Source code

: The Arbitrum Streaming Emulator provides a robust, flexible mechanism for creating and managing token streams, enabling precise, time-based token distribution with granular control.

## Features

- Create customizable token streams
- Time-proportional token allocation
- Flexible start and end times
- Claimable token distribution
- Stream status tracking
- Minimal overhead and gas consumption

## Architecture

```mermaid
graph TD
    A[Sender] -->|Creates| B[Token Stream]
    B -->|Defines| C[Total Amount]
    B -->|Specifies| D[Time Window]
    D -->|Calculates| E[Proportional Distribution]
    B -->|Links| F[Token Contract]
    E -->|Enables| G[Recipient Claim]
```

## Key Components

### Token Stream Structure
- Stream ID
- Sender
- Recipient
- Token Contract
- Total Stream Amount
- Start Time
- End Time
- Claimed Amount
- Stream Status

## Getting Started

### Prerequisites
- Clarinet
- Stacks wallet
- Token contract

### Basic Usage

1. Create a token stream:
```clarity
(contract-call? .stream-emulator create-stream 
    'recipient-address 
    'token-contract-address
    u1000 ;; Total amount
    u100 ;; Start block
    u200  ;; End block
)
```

+===+

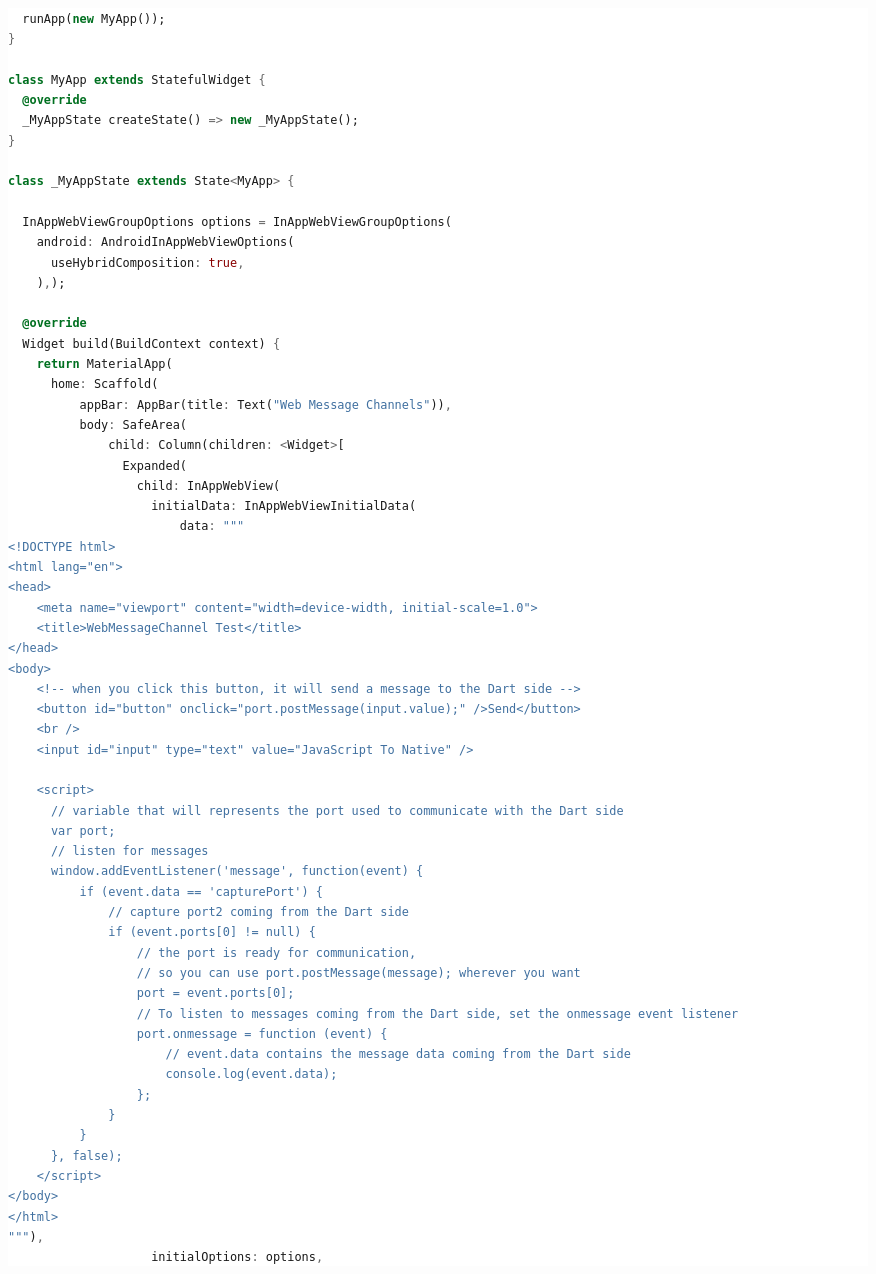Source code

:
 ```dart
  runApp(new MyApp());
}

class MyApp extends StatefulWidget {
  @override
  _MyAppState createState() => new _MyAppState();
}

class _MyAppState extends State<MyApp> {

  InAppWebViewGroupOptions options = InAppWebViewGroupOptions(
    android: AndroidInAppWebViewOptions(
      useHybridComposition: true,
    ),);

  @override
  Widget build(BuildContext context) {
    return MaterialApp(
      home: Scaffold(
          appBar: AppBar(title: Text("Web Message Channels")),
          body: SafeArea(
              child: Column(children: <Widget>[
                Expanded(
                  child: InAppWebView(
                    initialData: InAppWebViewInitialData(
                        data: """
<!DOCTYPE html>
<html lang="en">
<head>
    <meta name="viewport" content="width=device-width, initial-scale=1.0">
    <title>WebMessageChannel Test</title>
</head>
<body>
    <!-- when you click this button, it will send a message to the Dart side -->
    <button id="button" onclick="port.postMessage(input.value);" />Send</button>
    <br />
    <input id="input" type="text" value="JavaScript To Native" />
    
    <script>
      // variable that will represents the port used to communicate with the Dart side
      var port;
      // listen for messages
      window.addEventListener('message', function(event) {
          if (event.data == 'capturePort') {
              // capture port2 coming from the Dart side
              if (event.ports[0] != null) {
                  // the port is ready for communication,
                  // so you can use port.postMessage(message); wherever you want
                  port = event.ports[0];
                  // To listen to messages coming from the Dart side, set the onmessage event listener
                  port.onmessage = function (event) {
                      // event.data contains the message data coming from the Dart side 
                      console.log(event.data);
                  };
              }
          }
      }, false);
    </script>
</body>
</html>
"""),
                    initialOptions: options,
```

+===+

* [To do]:
Determine the number of lines in the data above that include the word "from", then answer with that number alone.

* [Solution to this task]:
3